Hanks, Dorothy Milford
Master of Arts
The central characters of Friedrich Maximilian Klinger's early works represent the epitome of the Storm and Stress genius idealization. These characters have superhuman strengths, prophetic insights, a yearning for simplicity, or naturalness, and a spontaneity that reflects their emotional fervor. In Klinger's works these traits become so overwhelming that they engulf the genius figure himself, smothering his very existence and thus rendering the author's idealization meaningless. This lack of meaning itself then becomes the focus of the reader's attention.

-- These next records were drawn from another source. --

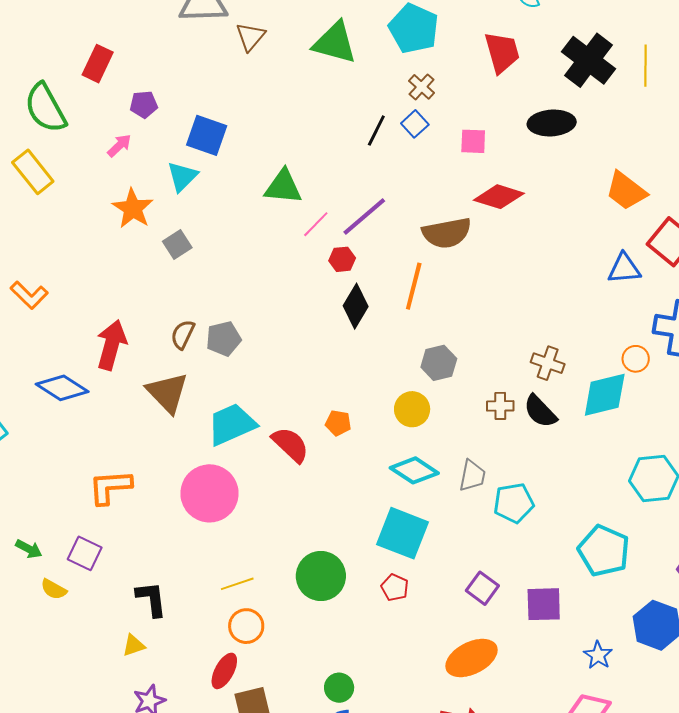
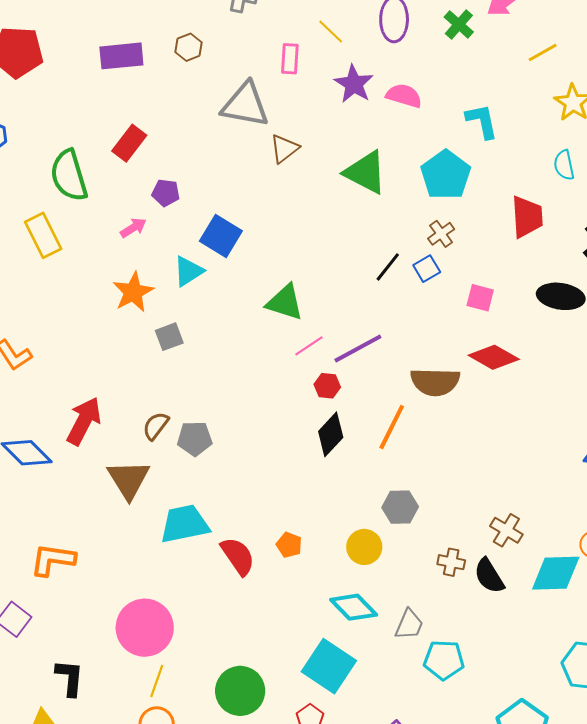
pink circle: (209, 493) -> (145, 628), moved
yellow line: (237, 584) -> (157, 681), turned -64

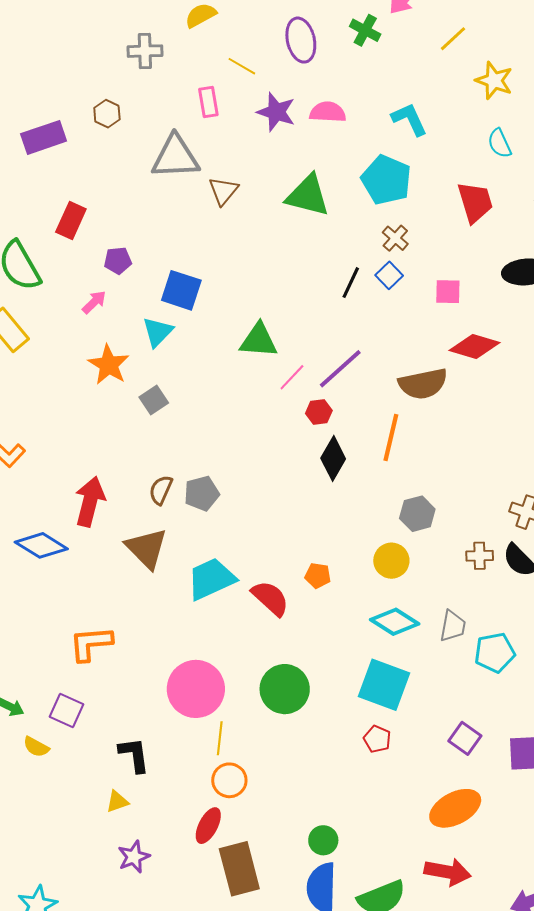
green circle: (240, 691) -> (285, 689), moved

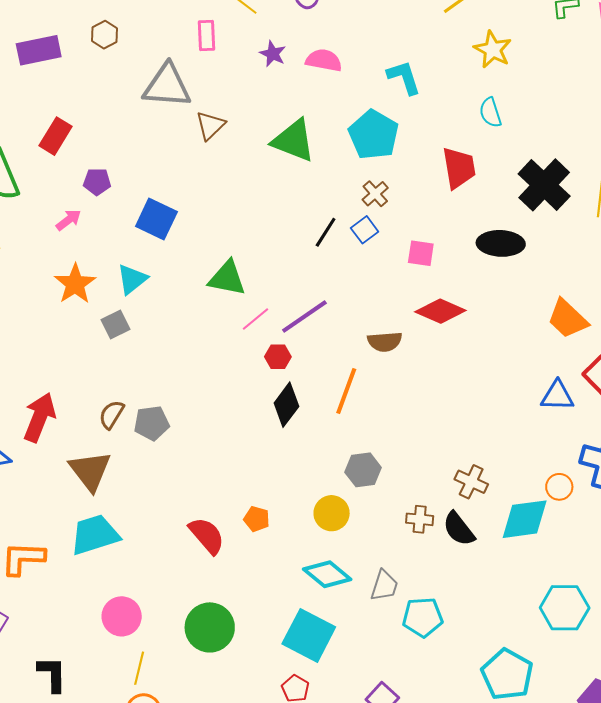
purple star: (276, 112) -> (273, 54), size x0.7
cyan triangle: (158, 332) -> (132, 279), moved
brown semicircle: (423, 384) -> (385, 342), size x0.7
cyan trapezoid: (211, 579) -> (95, 535), moved
pink circle: (196, 689) -> (122, 616), size x0.7

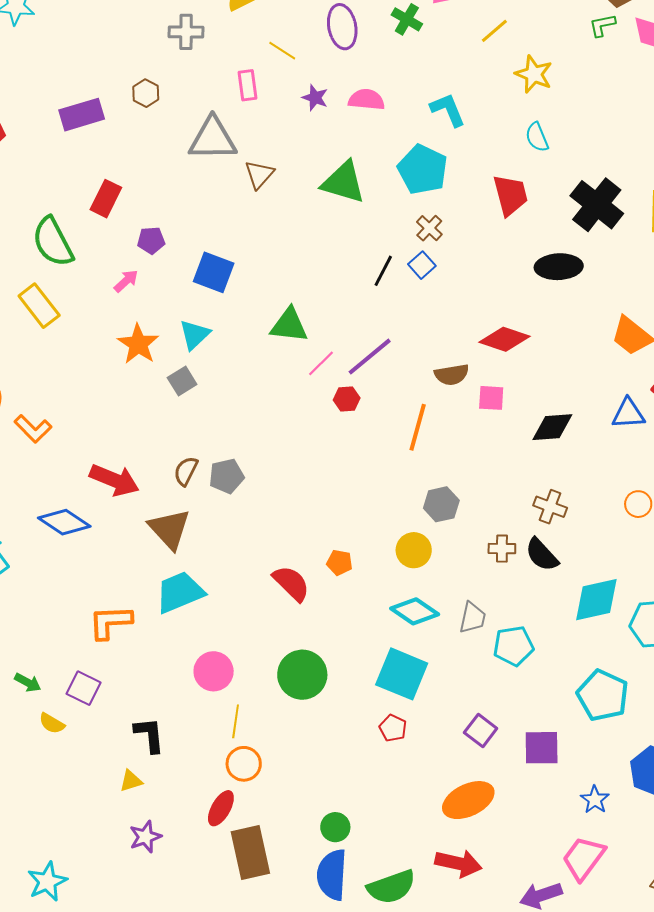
pink square: (421, 253) -> (491, 398), moved
black diamond: (286, 405) -> (552, 427), moved, turned 54
red arrow: (40, 417) -> (114, 480), turned 96
cyan diamond: (525, 519) -> (596, 600), moved

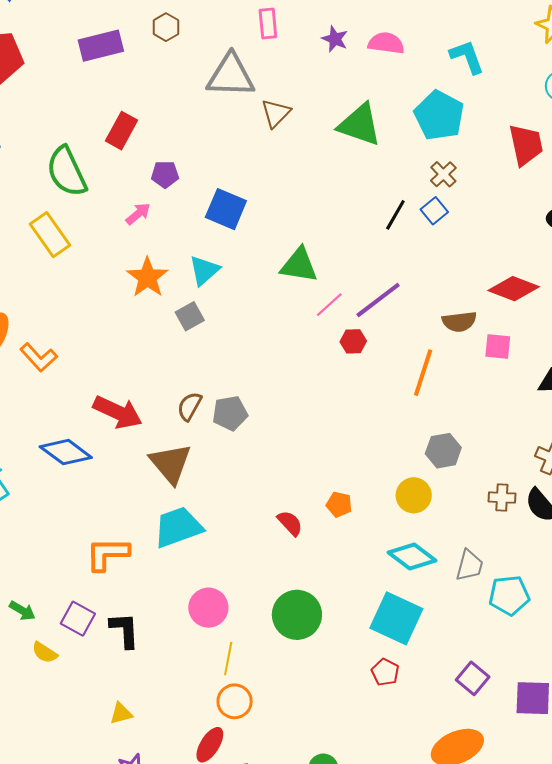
red semicircle: (291, 583) -> (290, 523), size x0.7
black L-shape: (149, 735) -> (125, 630), moved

It is generally thought that Klinger and the other Storm and Stress writers sincerely believed in "genius," uncritically depicted its idealization, and empathized with the genius' self-annihilating behavior. While this evaluation may hold some truth with respect to Klinger's earliest works, the ensuing developments of his genius figure belie its validity. His later works reveal an objectification of the earlier genius idealization. They are riddled with irony. In the last work discussed in this study, the genius figure is totally caricaturized. In fact, the only individuals in that work who are not treated in this manner are the "simple" human beings. It is the purpose of this study to illustrate the undercurrent of irony throughout Klinger's genius characterizations and to discuss its implications with regard to the Storm and Stress movement as a whole.